A few months ago it was revealed that the late photographer and New York Times collaborator Bill Cunningham left behind an unexpected memoir - Fashion Climbing - discovered after his death in 2016.
The book will be out in September on Penguin, but in the meantime a piece came out about him on the New York Times that focused on his work as a milliner.
Born in March 1929, William J. Cunningham moved to New York in the late '40s where he first worked in advertising. He then moved onto millinery and started making whimsical hats under the name "William J" (to avoid embarrassment to his conservative Bostonian family…).
After returning to New York from serving in the Korean War, he started writing for The Chicago Tribune, shooting fashion reportages for Details magazine and contributing to Women's Wear Daily.
He stopped making hats in 1962, but a chance photograph of Greta Garbo published in a group of pictures in the New York Times in December 1978 spawned a regular column - "On the Street" - in which he documented the attires of people in the streets (spotted while cycling around clad in his blue workman's jacket and khaki pants) and another column about society parties - "Evening Hours". The rest is history and it is chronicled also in the documentary "Bill Cunningham New York" (2010) directed by Richard Press.
The soon-to-be-released memoir may reveal more about Cunningham's life as a milliner: apparently he loved to design over the top hats (some of them are lost, others are part of the Metropolitan Museum of Art's collection) and a few are on display in the current Bill Cunningham exhibition at the New-York Historical Society.
The recent piece in the New York Times about Bill Cunningham features a few images of his beach hats inspired by the sea: one is shaped like an octopus, another like a fish and a third one reproduces the spiralling shape of a conic shell (the feature points out that Cunningham created more novelty head pieces shaped like vegetables and fruit...). One of the most bizarre headdresses featured in the images illustrating the New York Times article is a super size straw hat in a shape reminiscent of a fluted giant clam or Tridacna squamosa, a bivalve mollusc characterised by leaf-like fluted edges on its shell, scaly projections called "scutes".
The effect is surreal, but also a bit cartoonish: the model wearing the clamshell hat looks indeed as if she had been swallowed by the giant piece, though maybe the designer wanted to get a different impression and was probably hinting at the woman's head being like a precious pearl.
The hat seemed to have more or less the same dimensions of a giant clam of the genus Tridacna like the ones on display at the Museum of Malacology in Cupra Marittima (the biggest one in these images is almost one century old and weighs around 200 Kg).
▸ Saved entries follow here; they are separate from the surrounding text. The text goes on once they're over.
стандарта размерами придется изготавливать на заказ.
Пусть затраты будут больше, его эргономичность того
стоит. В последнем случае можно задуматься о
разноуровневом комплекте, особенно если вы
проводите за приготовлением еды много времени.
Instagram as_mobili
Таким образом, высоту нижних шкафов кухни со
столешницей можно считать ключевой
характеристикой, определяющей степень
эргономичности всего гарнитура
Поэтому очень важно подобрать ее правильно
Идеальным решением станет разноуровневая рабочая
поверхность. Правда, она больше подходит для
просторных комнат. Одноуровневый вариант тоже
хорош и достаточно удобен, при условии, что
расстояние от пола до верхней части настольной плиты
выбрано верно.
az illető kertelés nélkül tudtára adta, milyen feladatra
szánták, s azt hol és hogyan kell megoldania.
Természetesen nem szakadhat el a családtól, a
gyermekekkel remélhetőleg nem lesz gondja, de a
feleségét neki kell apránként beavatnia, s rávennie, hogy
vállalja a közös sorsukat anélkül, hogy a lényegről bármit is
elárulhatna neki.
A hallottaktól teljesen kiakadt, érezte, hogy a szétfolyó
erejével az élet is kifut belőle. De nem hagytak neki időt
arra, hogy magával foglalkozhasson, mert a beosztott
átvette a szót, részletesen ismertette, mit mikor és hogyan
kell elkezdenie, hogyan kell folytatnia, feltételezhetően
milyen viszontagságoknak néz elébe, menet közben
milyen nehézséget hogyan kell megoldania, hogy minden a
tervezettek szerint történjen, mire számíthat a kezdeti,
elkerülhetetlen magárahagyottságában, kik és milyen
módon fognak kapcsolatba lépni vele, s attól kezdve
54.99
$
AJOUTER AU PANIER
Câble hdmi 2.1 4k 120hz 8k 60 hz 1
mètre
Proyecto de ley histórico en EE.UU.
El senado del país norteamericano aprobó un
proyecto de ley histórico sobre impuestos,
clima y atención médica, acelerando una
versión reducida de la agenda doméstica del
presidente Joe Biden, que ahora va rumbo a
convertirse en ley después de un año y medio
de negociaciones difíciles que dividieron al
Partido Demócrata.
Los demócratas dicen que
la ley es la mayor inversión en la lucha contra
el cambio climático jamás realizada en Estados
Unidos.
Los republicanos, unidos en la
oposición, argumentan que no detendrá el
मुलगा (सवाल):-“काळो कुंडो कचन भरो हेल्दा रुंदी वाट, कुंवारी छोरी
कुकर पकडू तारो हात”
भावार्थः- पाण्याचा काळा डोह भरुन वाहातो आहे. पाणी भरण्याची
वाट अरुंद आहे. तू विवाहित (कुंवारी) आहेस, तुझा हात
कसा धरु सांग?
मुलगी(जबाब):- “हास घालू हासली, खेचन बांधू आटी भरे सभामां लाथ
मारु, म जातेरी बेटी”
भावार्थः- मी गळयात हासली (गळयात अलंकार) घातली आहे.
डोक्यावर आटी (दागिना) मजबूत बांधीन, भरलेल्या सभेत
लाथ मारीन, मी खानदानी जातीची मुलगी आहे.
Tridacna shells can be of great inspiration for their waving forms and layered texture and in modern fashion there have been two dresses vaguely calling to mind clams that were actually inspired by other types of shells.
In 1988 John Galliano came up with a strapless gown that reproduced the sculptural qualities of scallop shells in its circular petal skirt composed of concentric rows of overlapping bands of bias-cut organdie.
The second example is Alexander McQueen's "oyster dress" from his "Transitions" collection (Spring/Summer 2003): in this case the designer opted for a darker inspiration - disaster at sea - a theme evoked by the sand-colored organza of the dress with its disheveled top and mille-feuille-like frayed skirt, reproducing the wavy lip of a giant mollusc. McQueen conceived the dress in a symbolic way: it was indeed a deconstructing oyster that preserved a beautiful pearl - the survivor of violent waves or maybe the drowned victim of a terrible sea storm.